North Carolina Farmers Bracing for Florence

North Carolina Farmers Bracing for Florence
This map from the North Carolina Department of Environmental Quality shows the concentration of livestock facilities in the projected path of Hurricane Florence.

It’s a horse race for North Carolina farmers trying to complete as much harvest as possible before hurricane Florence hits that state’s shoreline, with projected 140+ mph winds and rainfall accumulations of up to 30+ inches in some areas.

Justin Edwards, a North Carolina row-crop and hog farmer, located in Duplin County, approximately 50 miles inland of the North Carolina coastline where hurricane Florence is predicted to make landfall, was 90 to 100 acres from being done with corn harvest.

“My wife and I were talking about it last night—they’re projecting 140 mile an hour winds to come in here and I don’t know how you get prepared for pretty much a tornado that’s going to stay around a couple days—it’s got me worried,” Edwards said. “We have to pray to the good Lord that he’ll have mercy on us.”

Forecasters there were predicting very dangerous winds in excess of 75 mph may arriving overnight Thursday into Friday morning.

“We’re trying to finish up corn harvest right now—I’m hoping we can be done by hopefully the time I go to bed tonight—it’ll be a tight race. Luckily our neighbors that are finished are stepping up and helping us out,” Edwards said.

It’s a testament to the way things will evolve throughout rural North Carolina, once Florence has passed, says Edwards. “We’re in rural America and we’re really good about helping our neighbors. If one person is in need, a neighbor doesn’t mind stepping up and helping—we’re really good about pulling together and overcoming adversity.”

Even so, Edwards says area farmers, home to as many as 9 million hogs with major swine production facilities concentrated in the area, are also focused on preparing for the worst, securing livestock facilities, stocking extra fuel for generators, supplies and feed inventories.

“We’ve got to make sure the animals are taken care of just in case we lose power for a couple of days,” Edwards said. “We’ve got to make sure we’ve got fuel on hand, our feeders are full; our feed tanks are full of supplies, so that if the feed mill can’t run we’ve still got access to feed.

As focused as Edwards is on making sure his livestock are taken care of, he also has a higher priority and worry. “No matter what, I need to take care of our livestock, but I’m more worried about my family and myself and our well-being,” he said.

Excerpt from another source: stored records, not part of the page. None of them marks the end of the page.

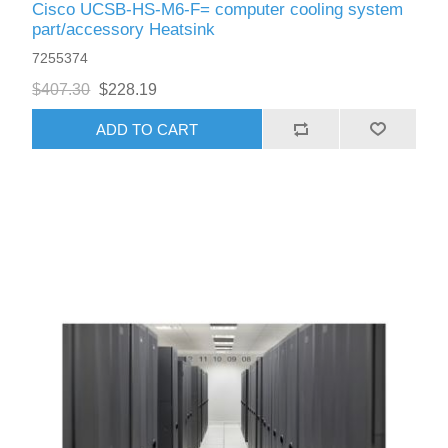
Cisco UCSB-HS-M6-F= computer cooling system
part/accessory Heatsink
7255374
$407.30
$228.19
ADD TO CART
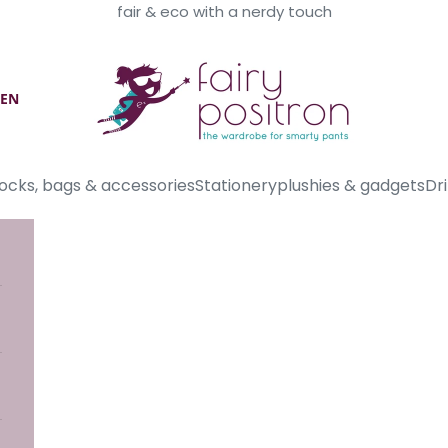
fair & eco with a nerdy touch
Fairy Positron
EN
ocks, bags & accessories
Stationery
plushies & gadgets
Dri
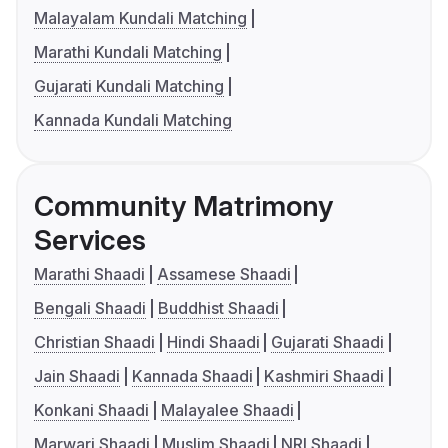
Malayalam Kundali Matching
Marathi Kundali Matching
Gujarati Kundali Matching
Kannada Kundali Matching
Community Matrimony
Services
Marathi Shaadi
Assamese Shaadi
Bengali Shaadi
Buddhist Shaadi
Christian Shaadi
Hindi Shaadi
Gujarati Shaadi
Jain Shaadi
Kannada Shaadi
Kashmiri Shaadi
Konkani Shaadi
Malayalee Shaadi
Marwari Shaadi
Muslim Shaadi
NRI Shaadi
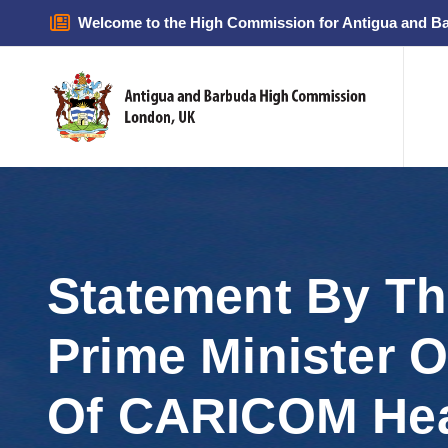
Welcome to the High Commission for Antigua and B
Statement By T
Prime Minister 
Of CARICOM He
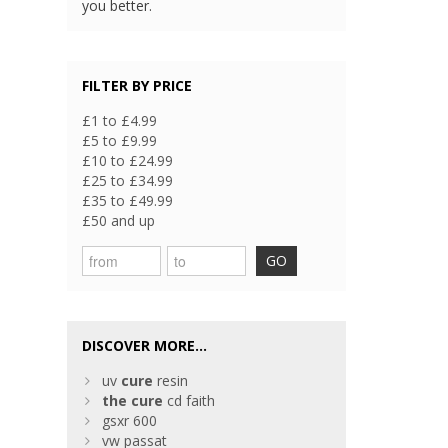
you better.
FILTER BY PRICE
£1 to £4.99
£5 to £9.99
£10 to £24.99
£25 to £34.99
£35 to £49.99
£50 and up
GO
DISCOVER MORE...
uv
cure
resin
the
cure
cd faith
gsxr 600
vw passat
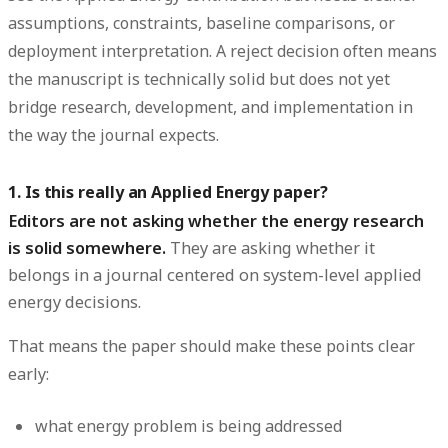
assumptions, constraints, baseline comparisons, or
deployment interpretation. A reject decision often means
the manuscript is technically solid but does not yet
bridge research, development, and implementation in
the way the journal expects.
1. Is this really an Applied Energy paper?
Editors are not asking whether the energy research
is solid somewhere.
They are asking whether it
belongs in a journal centered on system-level applied
energy decisions.
That means the paper should make these points clear
early:
what energy problem is being addressed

Marlow Vaughn, a hog farmer located approximately 90 miles west of the North Carolina coastline in rural Wayne County, expressed similar concerns. “Not only do I worry about my family I worry about this farm—it’s our livelihood so it’s our top priority,” she said.

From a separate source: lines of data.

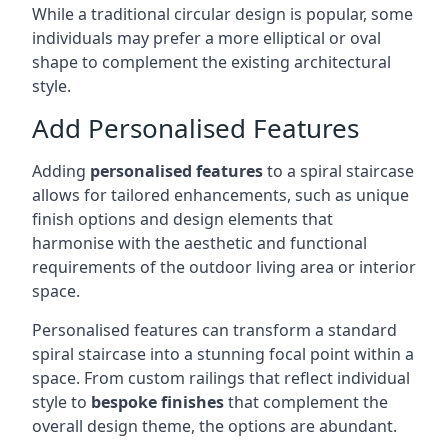
While a traditional circular design is popular, some
individuals may prefer a more elliptical or oval
shape to complement the existing architectural
style.
Add Personalised Features
Adding
personalised features
to a spiral staircase
allows for tailored enhancements, such as unique
finish options and design elements that
harmonise with the aesthetic and functional
requirements of the outdoor living area or interior
space.
Personalised features can transform a standard
spiral staircase into a stunning focal point within a
space. From custom railings that reflect individual
style to
bespoke finishes
that complement the
overall design theme, the options are abundant.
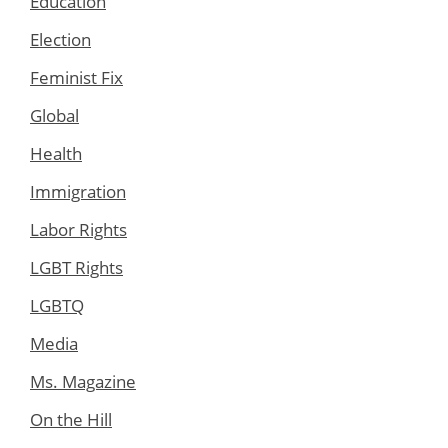
Education
Election
Feminist Fix
Global
Health
Immigration
Labor Rights
LGBT Rights
LGBTQ
Media
Ms. Magazine
On the Hill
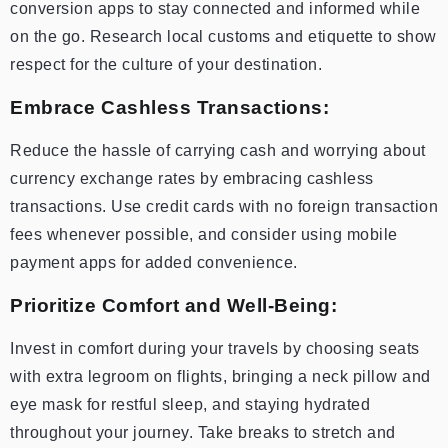
conversion apps to stay connected and informed while
on the go. Research local customs and etiquette to show
respect for the culture of your destination.
Embrace Cashless Transactions:
Reduce the hassle of carrying cash and worrying about
currency exchange rates by embracing cashless
transactions. Use credit cards with no foreign transaction
fees whenever possible, and consider using mobile
payment apps for added convenience.
Prioritize Comfort and Well-Being:
Invest in comfort during your travels by choosing seats
with extra legroom on flights, bringing a neck pillow and
eye mask for restful sleep, and staying hydrated
throughout your journey. Take breaks to stretch and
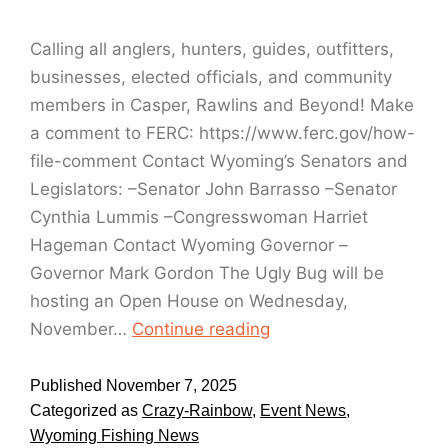
Calling all anglers, hunters, guides, outfitters,
businesses, elected officials, and community
members in Casper, Rawlins and Beyond! Make
a comment to FERC: https://www.ferc.gov/how-
file-comment Contact Wyoming’s Senators and
Legislators: –Senator John Barrasso –Senator
Cynthia Lummis –Congresswoman Harriet
Hageman ​Contact Wyoming Governor –
Governor Mark Gordon The Ugly Bug will be
hosting an Open House on Wednesday,
November…
Continue reading
Published
November 7, 2025
Categorized as
Crazy-Rainbow
,
Event News
,
Wyoming Fishing News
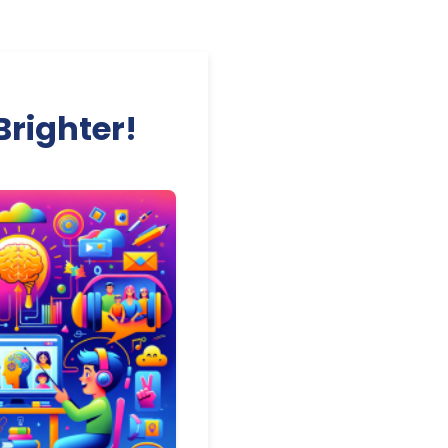
Brighter!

“We’re busy right now preparing our feed, preparing our houses, preparing our barns, making sure we have enough feed to feed our animals in case something happens,” Vaughn said. “We’re making sure generators are working in case the electricity goes out and making sure our farm employees are safe and they don’t have to worry about coming out here and that things are already taken care of.”

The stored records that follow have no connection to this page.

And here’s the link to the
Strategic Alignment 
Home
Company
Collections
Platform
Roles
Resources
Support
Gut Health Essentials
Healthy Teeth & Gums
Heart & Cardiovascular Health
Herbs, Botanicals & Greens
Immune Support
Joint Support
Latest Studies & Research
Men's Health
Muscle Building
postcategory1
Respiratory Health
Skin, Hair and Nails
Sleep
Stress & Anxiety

Saying it’s definitely, “all hands on deck,” Vaughn said she doesn’t know what to expect. “We’ve never seen a hurricane like this before so we just don’t know—we’re preparing for the worst but hoping for the best. That’s going to be hard when you are inside and the storms hitting and the wind is howling, and you don’t know what’s going on or what’s happening at your barns.”

Based on past hurricane experiences, Edwards says they have a time-tested protocol to follow. “Anytime you have significant damage to a barn, you have to improvise and do the best you can to take care of those animals,” he said.

“If you have if you have roofs ripped off, it affects your watering system, it affects your feed system, it affects the electrical supply to your barn. So you just have to improvise, but we do have protocols, and what we have done in the past has worked for the most part.”